OpenBLAS
OpenBLAS copied to clipboard
Lacking quad precision support
Support for quad precision seems to be broken or maybe entirely missing. Setting QUAD_PRECISION=1 in Makefile.rule and running make results in compilation error caused by missing common_quad.h.
Could be that this has not been tried in a long time - I see there is a file named common_q.h with what seems to be matching contents, if you are feeling adventurous you could try renaming it. (From the git history, this apparent misnaming must have already been present in GotoBLAS2-1.13 - perhaps at some point Mr.Goto had to use an operating system that did not support longer filenames ?)
Actually common_q.h is included from common_macro.h - I am less sure now that this is the elusive common_quad.h, perhaps it would be more instructive to just comment out its inclusion in common.h and see what if any errors this causes. Interestingly this file was definitely missing in both GotoBLAS2 versions 1.08 and 1.13, the earlier GotoBLAS did not contain any code for QUAD_PRECISION at least in versions 1.00 and 1.07. (Unfortunately I do not have any versions of GotoBLAS2 earlier than 1.08, but it does look like even the man himself did not test this part of his code)
interface/*
actually deals only with single and double precision, what may be perceived as quad precision support is actually early development stage abandoned long ago
Indeed looks like there is only some very sketchy support in level3.c, and prototypes for kernel functions qconjg,qcabs, of which only qconjg has assembly implementations for x86 and x86_64. A naive build attempt fails due to various clashes between "long double" and the xdouble struct of two long doubles that Goto added for "QUAD_PRECISION". Time to change at least the comment accompanying this option in Makefile.rule.
Would be great to see the introduction of quad precision (even without optimization as a first step).
- it would help taking advantage of those architectures that offer native support for quadruple precision (e.g., ARM 64).
- it would help push numpy to also introduce a proper quad precision type and get rid of that weird, slow and not very useful intel-ism which the 80 bits float aligned on 128 bits is.
- from a practical point of view it would allow many code-bases to develop test cases to be run every now and then at a higher precision, to verify the influence of numeric noise.

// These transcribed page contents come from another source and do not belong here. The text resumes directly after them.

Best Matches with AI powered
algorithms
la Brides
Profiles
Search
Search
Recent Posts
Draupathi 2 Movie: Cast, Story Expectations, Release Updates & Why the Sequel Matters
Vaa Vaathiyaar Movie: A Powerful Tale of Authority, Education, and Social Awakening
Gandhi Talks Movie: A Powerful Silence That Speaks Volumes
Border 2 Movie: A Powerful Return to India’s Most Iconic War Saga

First - aarch64 ABI definition allows passing float128 arguments, there is no silicon to do this, all is emulation Second - Numpy uses generic BLAS API, i.e one from NetLIB reference LAPACK, who shall name functions and provide reference API first. Third - from a practical point of view it will be 100x slower integer emulation (gfortran), or clamped values as you describe (gcc)
To summarize - in 3 years since this request (or 10+ years since gotoblas abandoned development of quad support) nothing has changed in the area of practical portable supportability of 128bit float.